[Source texts of formatted documents]
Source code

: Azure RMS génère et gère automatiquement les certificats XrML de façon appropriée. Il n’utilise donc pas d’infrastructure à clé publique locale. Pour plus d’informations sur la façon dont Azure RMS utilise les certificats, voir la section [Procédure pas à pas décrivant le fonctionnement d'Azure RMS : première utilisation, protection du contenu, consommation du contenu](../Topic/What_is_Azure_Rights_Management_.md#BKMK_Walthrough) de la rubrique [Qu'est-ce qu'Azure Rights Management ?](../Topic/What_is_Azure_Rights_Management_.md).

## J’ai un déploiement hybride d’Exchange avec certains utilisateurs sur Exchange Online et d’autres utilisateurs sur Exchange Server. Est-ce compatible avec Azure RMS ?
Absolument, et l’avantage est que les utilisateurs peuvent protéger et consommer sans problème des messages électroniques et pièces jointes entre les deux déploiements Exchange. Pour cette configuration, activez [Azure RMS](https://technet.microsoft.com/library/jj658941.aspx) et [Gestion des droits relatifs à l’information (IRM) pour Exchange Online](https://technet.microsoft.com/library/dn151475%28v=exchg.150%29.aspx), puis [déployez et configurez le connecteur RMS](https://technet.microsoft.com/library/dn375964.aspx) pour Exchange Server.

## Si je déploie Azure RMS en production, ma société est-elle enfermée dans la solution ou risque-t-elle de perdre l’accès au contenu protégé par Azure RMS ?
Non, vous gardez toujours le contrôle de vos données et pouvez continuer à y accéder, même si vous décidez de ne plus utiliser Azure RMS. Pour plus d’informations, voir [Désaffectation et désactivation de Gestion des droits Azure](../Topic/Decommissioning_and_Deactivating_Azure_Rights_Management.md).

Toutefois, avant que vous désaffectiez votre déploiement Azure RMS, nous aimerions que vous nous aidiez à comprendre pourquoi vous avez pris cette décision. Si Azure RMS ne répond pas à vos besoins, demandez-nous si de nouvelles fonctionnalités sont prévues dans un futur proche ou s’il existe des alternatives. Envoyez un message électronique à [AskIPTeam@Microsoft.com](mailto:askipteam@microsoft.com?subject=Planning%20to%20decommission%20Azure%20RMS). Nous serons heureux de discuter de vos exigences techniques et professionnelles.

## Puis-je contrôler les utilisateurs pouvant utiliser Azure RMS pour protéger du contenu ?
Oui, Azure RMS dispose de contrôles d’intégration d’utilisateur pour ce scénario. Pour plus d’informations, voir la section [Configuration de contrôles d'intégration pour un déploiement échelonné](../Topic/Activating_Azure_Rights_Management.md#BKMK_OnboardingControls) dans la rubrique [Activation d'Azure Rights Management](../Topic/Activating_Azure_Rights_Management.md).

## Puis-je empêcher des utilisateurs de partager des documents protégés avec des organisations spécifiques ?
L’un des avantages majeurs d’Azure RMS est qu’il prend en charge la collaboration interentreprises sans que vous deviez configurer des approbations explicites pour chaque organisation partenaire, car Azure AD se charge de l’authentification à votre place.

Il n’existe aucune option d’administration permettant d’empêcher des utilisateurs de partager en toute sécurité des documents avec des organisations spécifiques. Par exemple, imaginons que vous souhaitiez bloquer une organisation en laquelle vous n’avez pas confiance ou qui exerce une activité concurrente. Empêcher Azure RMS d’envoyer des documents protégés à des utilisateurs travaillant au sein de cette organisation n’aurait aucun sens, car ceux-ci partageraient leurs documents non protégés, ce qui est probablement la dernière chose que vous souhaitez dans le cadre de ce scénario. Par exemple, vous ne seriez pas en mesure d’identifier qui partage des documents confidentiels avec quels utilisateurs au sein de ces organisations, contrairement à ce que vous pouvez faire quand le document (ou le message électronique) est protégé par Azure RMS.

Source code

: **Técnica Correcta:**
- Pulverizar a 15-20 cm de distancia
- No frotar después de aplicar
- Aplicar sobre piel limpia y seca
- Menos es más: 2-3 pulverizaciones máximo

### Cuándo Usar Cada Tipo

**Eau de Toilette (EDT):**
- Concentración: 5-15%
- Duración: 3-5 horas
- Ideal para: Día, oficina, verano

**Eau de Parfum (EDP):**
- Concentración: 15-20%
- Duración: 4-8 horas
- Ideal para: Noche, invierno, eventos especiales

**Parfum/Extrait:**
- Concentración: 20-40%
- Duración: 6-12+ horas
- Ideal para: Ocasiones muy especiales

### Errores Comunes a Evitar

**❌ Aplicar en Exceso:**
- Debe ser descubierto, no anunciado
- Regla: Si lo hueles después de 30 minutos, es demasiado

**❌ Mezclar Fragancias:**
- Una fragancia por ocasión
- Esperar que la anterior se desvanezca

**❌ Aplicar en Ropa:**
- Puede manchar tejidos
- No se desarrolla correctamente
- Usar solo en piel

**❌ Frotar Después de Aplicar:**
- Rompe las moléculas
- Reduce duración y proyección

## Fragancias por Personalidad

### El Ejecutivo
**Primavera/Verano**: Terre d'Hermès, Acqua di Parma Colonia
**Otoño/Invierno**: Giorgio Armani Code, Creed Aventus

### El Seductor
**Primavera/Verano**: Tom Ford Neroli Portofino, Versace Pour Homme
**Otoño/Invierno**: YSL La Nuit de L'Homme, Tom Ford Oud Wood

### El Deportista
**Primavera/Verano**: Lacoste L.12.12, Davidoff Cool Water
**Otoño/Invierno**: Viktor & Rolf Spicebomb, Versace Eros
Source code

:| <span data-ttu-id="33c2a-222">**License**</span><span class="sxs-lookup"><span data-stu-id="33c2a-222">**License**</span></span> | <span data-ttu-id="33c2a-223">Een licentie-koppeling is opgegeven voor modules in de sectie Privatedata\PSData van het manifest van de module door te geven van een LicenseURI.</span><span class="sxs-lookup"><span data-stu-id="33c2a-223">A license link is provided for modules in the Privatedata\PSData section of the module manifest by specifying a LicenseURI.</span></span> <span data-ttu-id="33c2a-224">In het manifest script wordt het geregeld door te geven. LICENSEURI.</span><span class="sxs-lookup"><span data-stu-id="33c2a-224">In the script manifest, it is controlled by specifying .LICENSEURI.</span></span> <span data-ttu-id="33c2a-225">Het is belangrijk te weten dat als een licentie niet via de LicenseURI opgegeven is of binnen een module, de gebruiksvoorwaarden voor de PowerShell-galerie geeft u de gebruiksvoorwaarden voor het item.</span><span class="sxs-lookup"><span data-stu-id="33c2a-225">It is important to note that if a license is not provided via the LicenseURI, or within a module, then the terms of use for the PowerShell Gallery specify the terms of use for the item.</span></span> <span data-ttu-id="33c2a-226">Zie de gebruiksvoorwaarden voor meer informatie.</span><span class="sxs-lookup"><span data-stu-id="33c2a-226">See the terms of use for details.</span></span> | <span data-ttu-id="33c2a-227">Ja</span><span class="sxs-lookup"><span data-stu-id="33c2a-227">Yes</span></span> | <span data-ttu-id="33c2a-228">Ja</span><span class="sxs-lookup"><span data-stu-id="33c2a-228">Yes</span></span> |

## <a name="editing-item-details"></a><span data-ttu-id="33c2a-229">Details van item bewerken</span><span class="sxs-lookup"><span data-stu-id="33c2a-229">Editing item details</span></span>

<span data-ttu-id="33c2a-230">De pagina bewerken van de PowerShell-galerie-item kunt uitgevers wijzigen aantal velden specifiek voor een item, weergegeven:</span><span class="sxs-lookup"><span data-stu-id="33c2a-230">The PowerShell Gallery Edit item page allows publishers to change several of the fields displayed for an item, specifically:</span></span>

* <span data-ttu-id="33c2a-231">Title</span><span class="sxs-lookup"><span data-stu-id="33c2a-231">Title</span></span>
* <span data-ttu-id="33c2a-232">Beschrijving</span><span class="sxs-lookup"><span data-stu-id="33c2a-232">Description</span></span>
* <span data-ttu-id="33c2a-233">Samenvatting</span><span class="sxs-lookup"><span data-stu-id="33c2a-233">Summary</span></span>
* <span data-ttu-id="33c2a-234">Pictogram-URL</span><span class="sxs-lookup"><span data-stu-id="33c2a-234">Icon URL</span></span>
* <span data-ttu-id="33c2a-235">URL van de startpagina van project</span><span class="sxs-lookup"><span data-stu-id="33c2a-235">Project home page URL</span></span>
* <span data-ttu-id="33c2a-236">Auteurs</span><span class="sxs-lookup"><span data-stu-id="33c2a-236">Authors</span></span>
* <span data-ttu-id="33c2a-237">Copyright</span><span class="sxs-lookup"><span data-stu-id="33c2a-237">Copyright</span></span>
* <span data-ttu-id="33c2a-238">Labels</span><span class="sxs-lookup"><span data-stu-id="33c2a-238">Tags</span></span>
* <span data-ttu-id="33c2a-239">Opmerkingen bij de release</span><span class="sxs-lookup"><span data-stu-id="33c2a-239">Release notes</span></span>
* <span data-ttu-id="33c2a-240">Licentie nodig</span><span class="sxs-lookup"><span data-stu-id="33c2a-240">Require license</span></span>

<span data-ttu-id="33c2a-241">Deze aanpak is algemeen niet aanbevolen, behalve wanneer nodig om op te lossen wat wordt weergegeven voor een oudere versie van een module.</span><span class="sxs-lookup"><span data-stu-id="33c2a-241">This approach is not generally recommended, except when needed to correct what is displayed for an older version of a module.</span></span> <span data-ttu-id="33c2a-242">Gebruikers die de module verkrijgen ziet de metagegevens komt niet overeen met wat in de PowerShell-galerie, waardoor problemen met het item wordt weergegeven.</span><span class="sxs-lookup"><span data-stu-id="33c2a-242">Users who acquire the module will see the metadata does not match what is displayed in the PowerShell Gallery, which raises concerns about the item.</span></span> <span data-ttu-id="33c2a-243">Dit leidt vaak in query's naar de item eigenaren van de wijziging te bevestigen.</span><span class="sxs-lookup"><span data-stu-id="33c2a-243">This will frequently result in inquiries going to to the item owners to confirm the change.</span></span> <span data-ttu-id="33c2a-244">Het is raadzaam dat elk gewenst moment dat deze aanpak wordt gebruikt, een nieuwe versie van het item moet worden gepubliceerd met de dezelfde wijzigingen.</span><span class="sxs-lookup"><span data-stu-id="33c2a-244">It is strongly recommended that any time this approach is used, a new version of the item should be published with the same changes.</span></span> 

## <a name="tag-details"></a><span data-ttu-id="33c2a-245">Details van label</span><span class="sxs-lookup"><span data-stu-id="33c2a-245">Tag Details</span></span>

WHAT THIS TASK INVOLVES: Output the part of the entries that opens with the line containing "Aplicar en Ropa:**" and closes with the line containing "## Fragancias por Personalidad", reproducing every line in between without change.

WRITTEN ANSWER:
**❌ Aplicar en Ropa:**
- Puede manchar tejidos
- No se desarrolla correctamente
- Usar solo en piel

**❌ Frotar Después de Aplicar:**
- Rompe las moléculas
- Reduce duración y proyección

## Fragancias por Personalidad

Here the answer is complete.